Incidents/20110926-s7switchover

What

Database master (S7) switchover caused outage at 18:23 for about 9 minutes.

Cause

To prepare for MediaWiki 1.18 release, Asher has been implementing those needed schema changes to the slave database the art week. The final step was to make one of the slaves (of each cluster) to be the new master. This outage happened during the switch over of the S7 cluster. Usually this goes automatically without incidents, but cluster s7 also contains the CentralAuth database, used by all wikis. Before changing masters, Asher set cluster s7 to read-only in the MediaWiki db configuration. As soon as he changed the s7 master to a new database server at 18:23, the new master got bombarded with MediaWiki "slave lag" queries, i.e. MediaWiki instances trying to determine the replication lag of the slaves compared to the master, to select which db slave to use.

Impact

Normally, this check is disabled when MediaWiki is in database read-only mode, but as was discovered later, this does not apply to CentralAuth queries - possibly because these are also issued by wikis outside the s7 cluster.
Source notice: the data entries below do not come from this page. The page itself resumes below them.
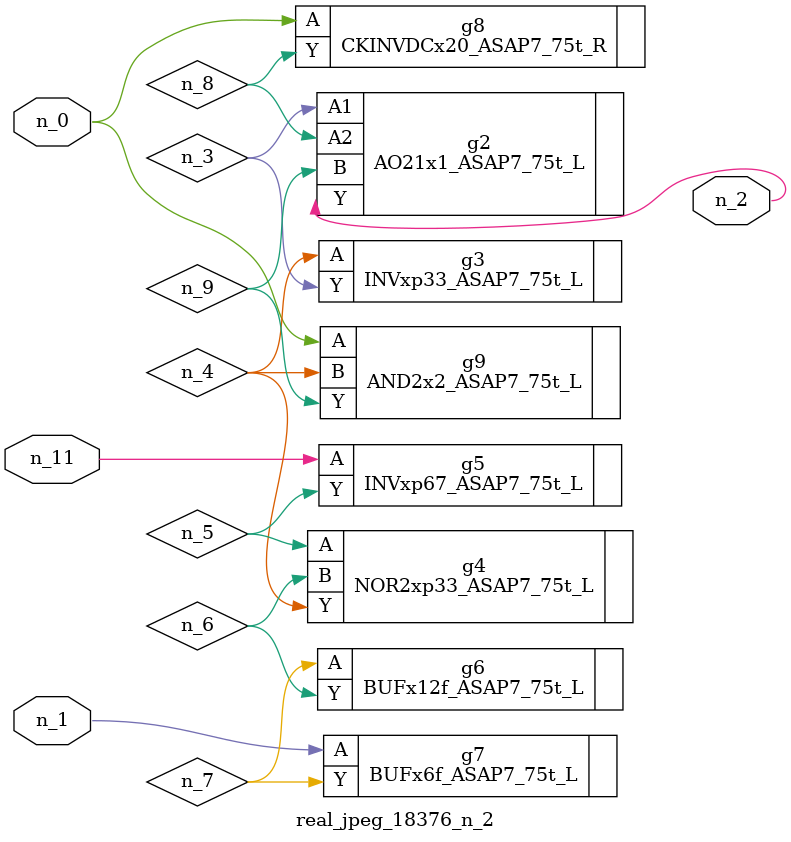
<source format=v>
module real_jpeg_18376_n_2 (n_1, n_11, n_0, n_2);

input n_1;
input n_11;
input n_0;

output n_2;

wire n_5;
wire n_8;
wire n_4;
wire n_6;
wire n_7;
wire n_3;
wire n_9;

CKINVDCx20_ASAP7_75t_R g8 ( 
.A(n_0),
.Y(n_8)
);

AND2x2_ASAP7_75t_L g9 ( 
.A(n_0),
.B(n_4),
.Y(n_9)
);

BUFx6f_ASAP7_75t_L g7 ( 
.A(n_1),
.Y(n_7)
);

AO21x1_ASAP7_75t_L g2 ( 
.A1(n_3),
.A2(n_8),
.B(n_9),
.Y(n_2)
);

INVxp33_ASAP7_75t_L g3 ( 
.A(n_4),
.Y(n_3)
);

NOR2xp33_ASAP7_75t_L g4 ( 
.A(n_5),
.B(n_6),
.Y(n_4)
);

BUFx12f_ASAP7_75t_L g6 ( 
.A(n_7),
.Y(n_6)
);

INVxp67_ASAP7_75t_L g5 ( 
.A(n_11),
.Y(n_5)
);


endmodule
</source>
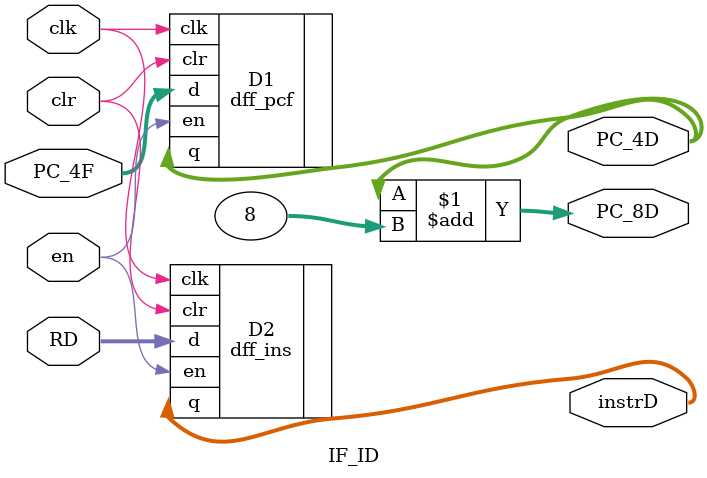
<source format=v>
module IF_ID(input         clk,en,clr,
             input  [31:0] RD,PC_4F,
				 output [31:0] PC_4D,PC_8D,instrD
				 );

	dff_pcf  D1 (.clk(clk), .d(PC_4F), .q(PC_4D), .en(en), .clr(clr));
	dff_ins  D2 (.clk(clk), .d(RD), .q(instrD), .en(en), .clr(clr));
	assign PC_8D=PC_4D+8;
	
endmodule
</source>
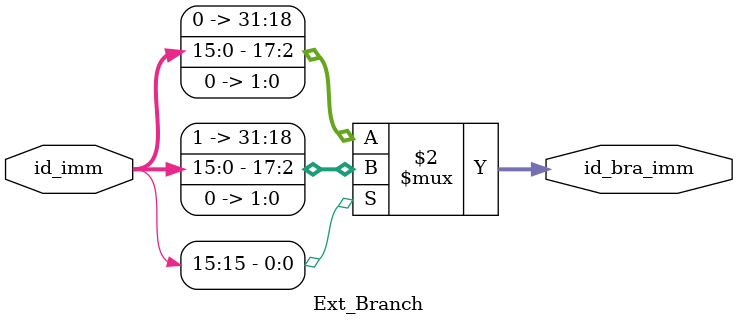
<source format=v>
module Ext_Branch(
	input [15:0]id_imm,
	output [31:0]id_bra_imm
);

	assign id_bra_imm = (id_imm[15]==1'b1) ? {2'b11, 12'hfff, id_imm , 2'b00} : {14'd0, id_imm, 2'b00};

endmodule
</source>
Therefore, the new master was immediately overloaded with these queries, and interrupted normal queries and replication traffic, bringing down the sites.

Mitigation

Asher investigated the situation, and killed all outstanding queries on the new master, which fixed the problem at 18:32. He also filed a bugzilla ticket #31170 to improve MediaWiki's behavior during db read-only situations. Additional measures to avoid this problem in the future could be to split off CentralAuth into its dedicated cluster on dedicated hardware (we could use some old DB servers for that.